Jarro Pedroso

Personal information
- Full name: Emilton Pedroso Domingues
- Date of birth: 28 March 1993 (age 33)
- Place of birth: Pedro Osório, Brazil
- Height: 1.80 m (5 ft 11 in)
- Position: Forward

Team information
- Current team: Inter de Santa Maria

Youth career
- Farroupilha
- Bagé
- Pelotas
- Nacional (URU)
- 2015: Peñarol

Senior career*
- Years: Team / Apps / (Gls)
- 2015: Albion
- 2016: River Plate / 7 / (0)
- 2017: → Bento Gonçalves (loan) / 4 / (0)
- 2018–2019: → Pelotas-RS (loan) / 35 / (4)
- 2019: → Atlético Goianiense (loan) / 14 / (2)
- 2019: CSA / 9 / (1)
- 2020–2021: Brasil de Pelotas / 36 / (1)
- 2021–2022: Sampaio Corrêa / 6 / (0)
- 2022: Guarany Bagé / 7 / (0)
- 2022: Pelotas-RS / 0 / (0)
- 2023: São Luiz / 8 / (0)
- 2023–: Inter de Santa Maria / 0 / (0)

= Jarro Pedroso =

Brazilian footballer

Emilton Pedroso Domingues, commonly known as Jarro Pedroso is a Brazilian footballer who plays as a forward for Inter de Santa Maria. He also holds Uruguayan nationality.

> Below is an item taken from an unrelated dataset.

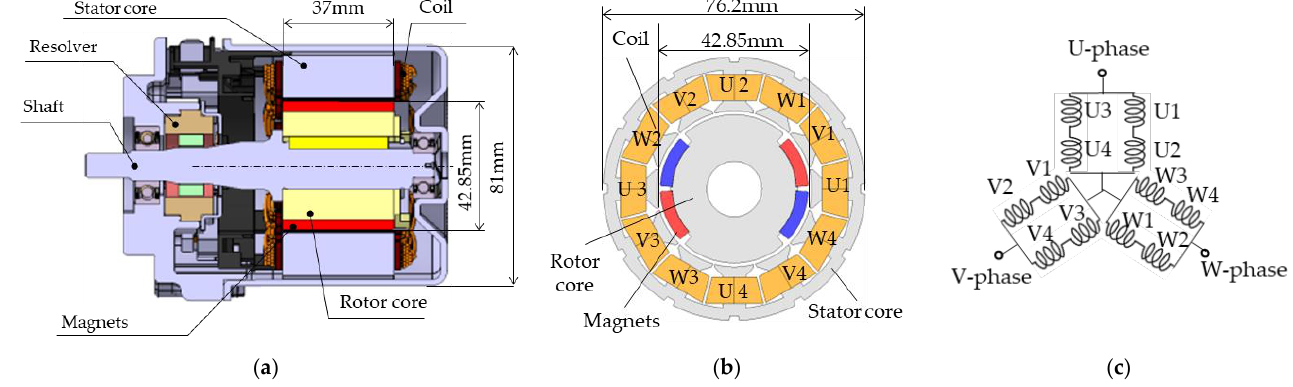
Figure 18. Configuration of prototype motor: ( a ) Cross-section of the prototype motor from the axial direction; ( b ) Cross-section of the prototype motor from the radial direction; ( c ) Winding diagram. Table 2. Specifications of novel consequent-pole prototype motor.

Born in Brazil, he played his youth football in Rio Grande do Sul and Uruguay, breaking into the first team with amateur side Albion in the third tier of Uruguayan football. In 2016 he moved to River Plate in Montevideo, where he made his debut in 2016 Copa Libertadores. He played for Pelotas in Campeonato Gaúcho in 2018 (second division) and 2019 (first division) before being loaned to Atlético Goianiense for the 2019 Campeonato Brasileiro Série B season.